--- Begin Input data ---
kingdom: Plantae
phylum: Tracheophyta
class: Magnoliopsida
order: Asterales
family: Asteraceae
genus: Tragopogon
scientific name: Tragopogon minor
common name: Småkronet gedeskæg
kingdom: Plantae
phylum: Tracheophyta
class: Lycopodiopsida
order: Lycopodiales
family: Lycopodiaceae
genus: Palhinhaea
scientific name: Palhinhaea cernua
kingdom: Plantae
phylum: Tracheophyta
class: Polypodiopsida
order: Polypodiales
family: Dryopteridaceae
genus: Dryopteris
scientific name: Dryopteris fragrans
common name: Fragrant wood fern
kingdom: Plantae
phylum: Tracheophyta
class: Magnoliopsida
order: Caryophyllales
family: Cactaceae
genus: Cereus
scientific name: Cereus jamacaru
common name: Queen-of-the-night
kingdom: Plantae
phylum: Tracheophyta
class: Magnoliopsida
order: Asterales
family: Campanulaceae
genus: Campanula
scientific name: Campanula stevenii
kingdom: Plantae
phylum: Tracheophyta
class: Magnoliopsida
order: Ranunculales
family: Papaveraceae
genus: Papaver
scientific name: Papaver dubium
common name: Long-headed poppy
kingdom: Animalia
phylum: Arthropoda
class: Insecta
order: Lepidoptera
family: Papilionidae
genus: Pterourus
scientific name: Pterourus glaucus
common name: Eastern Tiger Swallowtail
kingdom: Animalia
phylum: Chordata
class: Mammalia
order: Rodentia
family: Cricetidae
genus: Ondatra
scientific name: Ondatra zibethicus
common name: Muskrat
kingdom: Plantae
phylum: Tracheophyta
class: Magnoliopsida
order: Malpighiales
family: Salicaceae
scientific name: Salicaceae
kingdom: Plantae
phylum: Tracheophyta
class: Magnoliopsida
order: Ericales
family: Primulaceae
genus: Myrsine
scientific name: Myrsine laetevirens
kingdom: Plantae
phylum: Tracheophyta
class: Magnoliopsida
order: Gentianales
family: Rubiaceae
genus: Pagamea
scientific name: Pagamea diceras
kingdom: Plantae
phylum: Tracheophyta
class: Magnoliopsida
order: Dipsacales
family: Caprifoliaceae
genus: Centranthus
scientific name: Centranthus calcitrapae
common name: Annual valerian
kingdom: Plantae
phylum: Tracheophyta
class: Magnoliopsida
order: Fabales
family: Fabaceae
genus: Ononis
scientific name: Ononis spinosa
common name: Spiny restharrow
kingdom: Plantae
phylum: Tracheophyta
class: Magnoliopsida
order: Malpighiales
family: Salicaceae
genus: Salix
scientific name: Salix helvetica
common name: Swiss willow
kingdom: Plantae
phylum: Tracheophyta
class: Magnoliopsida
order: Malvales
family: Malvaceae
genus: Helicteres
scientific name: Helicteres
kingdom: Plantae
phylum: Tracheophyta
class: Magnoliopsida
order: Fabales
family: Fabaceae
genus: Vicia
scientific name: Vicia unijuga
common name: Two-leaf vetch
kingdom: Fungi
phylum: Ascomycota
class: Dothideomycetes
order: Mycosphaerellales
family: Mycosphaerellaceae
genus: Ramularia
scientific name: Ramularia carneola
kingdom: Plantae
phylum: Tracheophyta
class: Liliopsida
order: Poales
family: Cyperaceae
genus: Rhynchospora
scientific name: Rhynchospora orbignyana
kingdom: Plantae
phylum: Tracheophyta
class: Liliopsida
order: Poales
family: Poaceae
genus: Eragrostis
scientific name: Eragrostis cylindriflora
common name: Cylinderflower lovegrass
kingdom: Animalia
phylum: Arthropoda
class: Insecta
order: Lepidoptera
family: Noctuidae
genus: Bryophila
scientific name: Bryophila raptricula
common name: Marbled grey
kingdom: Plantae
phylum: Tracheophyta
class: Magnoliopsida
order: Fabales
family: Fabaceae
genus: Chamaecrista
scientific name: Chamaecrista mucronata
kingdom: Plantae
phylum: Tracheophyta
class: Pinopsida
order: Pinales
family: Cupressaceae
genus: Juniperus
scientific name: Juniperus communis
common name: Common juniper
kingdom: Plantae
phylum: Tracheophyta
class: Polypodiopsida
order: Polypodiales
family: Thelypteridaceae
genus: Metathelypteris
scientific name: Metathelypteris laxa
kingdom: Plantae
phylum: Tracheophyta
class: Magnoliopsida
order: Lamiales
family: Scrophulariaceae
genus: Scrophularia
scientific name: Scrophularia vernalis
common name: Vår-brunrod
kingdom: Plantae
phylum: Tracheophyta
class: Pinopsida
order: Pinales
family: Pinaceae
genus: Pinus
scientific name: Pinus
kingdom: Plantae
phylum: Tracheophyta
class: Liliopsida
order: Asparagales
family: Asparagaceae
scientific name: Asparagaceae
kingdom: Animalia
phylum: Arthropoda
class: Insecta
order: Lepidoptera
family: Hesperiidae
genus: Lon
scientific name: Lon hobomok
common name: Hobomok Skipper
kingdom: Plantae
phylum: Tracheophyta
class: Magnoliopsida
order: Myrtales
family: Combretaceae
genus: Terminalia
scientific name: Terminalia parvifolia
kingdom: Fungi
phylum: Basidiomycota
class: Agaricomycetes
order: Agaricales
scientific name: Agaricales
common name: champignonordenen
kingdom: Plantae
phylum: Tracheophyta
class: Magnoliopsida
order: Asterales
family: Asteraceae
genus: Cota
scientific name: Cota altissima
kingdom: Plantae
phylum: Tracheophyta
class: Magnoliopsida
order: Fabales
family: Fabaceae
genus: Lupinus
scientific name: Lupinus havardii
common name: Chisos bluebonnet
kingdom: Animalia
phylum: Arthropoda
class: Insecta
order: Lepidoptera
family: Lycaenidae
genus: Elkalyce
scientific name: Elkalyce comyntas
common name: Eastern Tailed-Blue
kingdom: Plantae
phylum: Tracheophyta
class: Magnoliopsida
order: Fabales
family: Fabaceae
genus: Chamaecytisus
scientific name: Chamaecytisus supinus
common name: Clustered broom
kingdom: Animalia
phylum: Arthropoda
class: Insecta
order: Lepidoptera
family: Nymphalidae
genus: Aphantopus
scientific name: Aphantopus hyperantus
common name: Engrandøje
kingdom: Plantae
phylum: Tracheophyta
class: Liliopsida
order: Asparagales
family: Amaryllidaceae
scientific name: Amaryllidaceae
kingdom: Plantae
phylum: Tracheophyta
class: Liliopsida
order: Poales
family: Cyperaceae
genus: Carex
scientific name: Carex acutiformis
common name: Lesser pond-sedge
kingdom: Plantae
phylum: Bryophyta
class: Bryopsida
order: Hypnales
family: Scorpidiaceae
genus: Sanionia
--- End Input data ---
> Task:
Arrange every line of the listing above as a numbered list, leaving out any blank lines.

> Exercise result:
1. kingdom: Plantae
2. phylum: Tracheophyta
3. class: Magnoliopsida
4. order: Asterales
5. family: Asteraceae
6. genus: Tragopogon
7. scientific name: Tragopogon minor
8. common name: Småkronet gedeskæg
9. kingdom: Plantae
10. phylum: Tracheophyta
11. class: Lycopodiopsida
12. order: Lycopodiales
13. family: Lycopodiaceae
14. genus: Palhinhaea
15. scientific name: Palhinhaea cernua
16. kingdom: Plantae
17. phylum: Tracheophyta
18. class: Polypodiopsida
19. order: Polypodiales
20. family: Dryopteridaceae
21. genus: Dryopteris
22. scientific name: Dryopteris fragrans
23. common name: Fragrant wood fern
24. kingdom: Plantae
25. phylum: Tracheophyta
26. class: Magnoliopsida
27. order: Caryophyllales
28. family: Cactaceae
29. genus: Cereus
30. scientific name: Cereus jamacaru
31. common name: Queen-of-the-night
32. kingdom: Plantae
33. phylum: Tracheophyta
34. class: Magnoliopsida
35. order: Asterales
36. family: Campanulaceae
37. genus: Campanula
38. scientific name: Campanula stevenii
39. kingdom: Plantae
40. phylum: Tracheophyta
41. class: Magnoliopsida
42. order: Ranunculales
43. family: Papaveraceae
44. genus: Papaver
45. scientific name: Papaver dubium
46. common name: Long-headed poppy
47. kingdom: Animalia
48. phylum: Arthropoda
49. class: Insecta
50. order: Lepidoptera
51. family: Papilionidae
52. genus: Pterourus
53. scientific name: Pterourus glaucus
54. common name: Eastern Tiger Swallowtail
55. kingdom: Animalia
56. phylum: Chordata
57. class: Mammalia
58. order: Rodentia
59. family: Cricetidae
60. genus: Ondatra
61. scientific name: Ondatra zibethicus
62. common name: Muskrat
63. kingdom: Plantae
64. phylum: Tracheophyta
65. class: Magnoliopsida
66. order: Malpighiales
67. family: Salicaceae
68. scientific name: Salicaceae
69. kingdom: Plantae
70. phylum: Tracheophyta
71. class: Magnoliopsida
72. order: Ericales
73. family: Primulaceae
74. genus: Myrsine
75. scientific name: Myrsine laetevirens
76. kingdom: Plantae
77. phylum: Tracheophyta
78. class: Magnoliopsida
79. order: Gentianales
80. family: Rubiaceae
81. genus: Pagamea
82. scientific name: Pagamea diceras
83. kingdom: Plantae
84. phylum: Tracheophyta
85. class: Magnoliopsida
86. order: Dipsacales
87. family: Caprifoliaceae
88. genus: Centranthus
89. scientific name: Centranthus calcitrapae
90. common name: Annual valerian
91. kingdom: Plantae
92. phylum: Tracheophyta
93. class: Magnoliopsida
94. order: Fabales
95. family: Fabaceae
96. genus: Ononis
97. scientific name: Ononis spinosa
98. common name: Spiny restharrow
99. kingdom: Plantae
100. phylum: Tracheophyta
101. class: Magnoliopsida
102. order: Malpighiales
103. family: Salicaceae
104. genus: Salix
105. scientific name: Salix helvetica
106. common name: Swiss willow
107. kingdom: Plantae
108. phylum: Tracheophyta
109. class: Magnoliopsida
110. order: Malvales
111. family: Malvaceae
112. genus: Helicteres
113. scientific name: Helicteres
114. kingdom: Plantae
115. phylum: Tracheophyta
116. class: Magnoliopsida
117. order: Fabales
118. family: Fabaceae
119. genus: Vicia
120. scientific name: Vicia unijuga
121. common name: Two-leaf vetch
122. kingdom: Fungi
123. phylum: Ascomycota
124. class: Dothideomycetes
125. order: Mycosphaerellales
126. family: Mycosphaerellaceae
127. genus: Ramularia
128. scientific name: Ramularia carneola
129. kingdom: Plantae
130. phylum: Tracheophyta
131. class: Liliopsida
132. order: Poales
133. family: Cyperaceae
134. genus: Rhynchospora
135. scientific name: Rhynchospora orbignyana
136. kingdom: Plantae
137. phylum: Tracheophyta
138. class: Liliopsida
139. order: Poales
140. family: Poaceae
141. genus: Eragrostis
142. scientific name: Eragrostis cylindriflora
143. common name: Cylinderflower lovegrass
144. kingdom: Animalia
145. phylum: Arthropoda
146. class: Insecta
147. order: Lepidoptera
148. family: Noctuidae
149. genus: Bryophila
150. scientific name: Bryophila raptricula
151. common name: Marbled grey
152. kingdom: Plantae
153. phylum: Tracheophyta
154. class: Magnoliopsida
155. order: Fabales
156. family: Fabaceae
157. genus: Chamaecrista
158. scientific name: Chamaecrista mucronata
159. kingdom: Plantae
160. phylum: Tracheophyta
161. class: Pinopsida
162. order: Pinales
163. family: Cupressaceae
164. genus: Juniperus
165. scientific name: Juniperus communis
166. common name: Common juniper
167. kingdom: Plantae
168. phylum: Tracheophyta
169. class: Polypodiopsida
170. order: Polypodiales
171. family: Thelypteridaceae
172. genus: Metathelypteris
173. scientific name: Metathelypteris laxa
174. kingdom: Plantae
175. phylum: Tracheophyta
176. class: Magnoliopsida
177. order: Lamiales
178. family: Scrophulariaceae
179. genus: Scrophularia
180. scientific name: Scrophularia vernalis
181. common name: Vår-brunrod
182. kingdom: Plantae
183. phylum: Tracheophyta
184. class: Pinopsida
185. order: Pinales
186. family: Pinaceae
187. genus: Pinus
188. scientific name: Pinus
189. kingdom: Plantae
190. phylum: Tracheophyta
191. class: Liliopsida
192. order: Asparagales
193. family: Asparagaceae
194. scientific name: Asparagaceae
195. kingdom: Animalia
196. phylum: Arthropoda
197. class: Insecta
198. order: Lepidoptera
199. family: Hesperiidae
200. genus: Lon
201. scientific name: Lon hobomok
202. common name: Hobomok Skipper
203. kingdom: Plantae
204. phylum: Tracheophyta
205. class: Magnoliopsida
206. order: Myrtales
207. family: Combretaceae
208. genus: Terminalia
209. scientific name: Terminalia parvifolia
210. kingdom: Fungi
211. phylum: Basidiomycota
212. class: Agaricomycetes
213. order: Agaricales
214. scientific name: Agaricales
215. common name: champignonordenen
216. kingdom: Plantae
217. phylum: Tracheophyta
218. class: Magnoliopsida
219. order: Asterales
220. family: Asteraceae
221. genus: Cota
222. scientific name: Cota altissima
223. kingdom: Plantae
224. phylum: Tracheophyta
225. class: Magnoliopsida
226. order: Fabales
227. family: Fabaceae
228. genus: Lupinus
229. scientific name: Lupinus havardii
230. common name: Chisos bluebonnet
231. kingdom: Animalia
232. phylum: Arthropoda
233. class: Insecta
234. order: Lepidoptera
235. family: Lycaenidae
236. genus: Elkalyce
237. scientific name: Elkalyce comyntas
238. common name: Eastern Tailed-Blue
239. kingdom: Plantae
240. phylum: Tracheophyta
241. class: Magnoliopsida
242. order: Fabales
243. family: Fabaceae
244. genus: Chamaecytisus
245. scientific name: Chamaecytisus supinus
246. common name: Clustered broom
247. kingdom: Animalia
248. phylum: Arthropoda
249. class: Insecta
250. order: Lepidoptera
251. family: Nymphalidae
252. genus: Aphantopus
253. scientific name: Aphantopus hyperantus
254. common name: Engrandøje
255. kingdom: Plantae
256. phylum: Tracheophyta
257. class: Liliopsida
258. order: Asparagales
259. family: Amaryllidaceae
260. scientific name: Amaryllidaceae
261. kingdom: Plantae
262. phylum: Tracheophyta
263. class: Liliopsida
264. order: Poales
265. family: Cyperaceae
266. genus: Carex
267. scientific name: Carex acutiformis
268. common name: Lesser pond-sedge
269. kingdom: Plantae
270. phylum: Bryophyta
271. class: Bryopsida
272. order: Hypnales
273. family: Scorpidiaceae
274. genus: Sanionia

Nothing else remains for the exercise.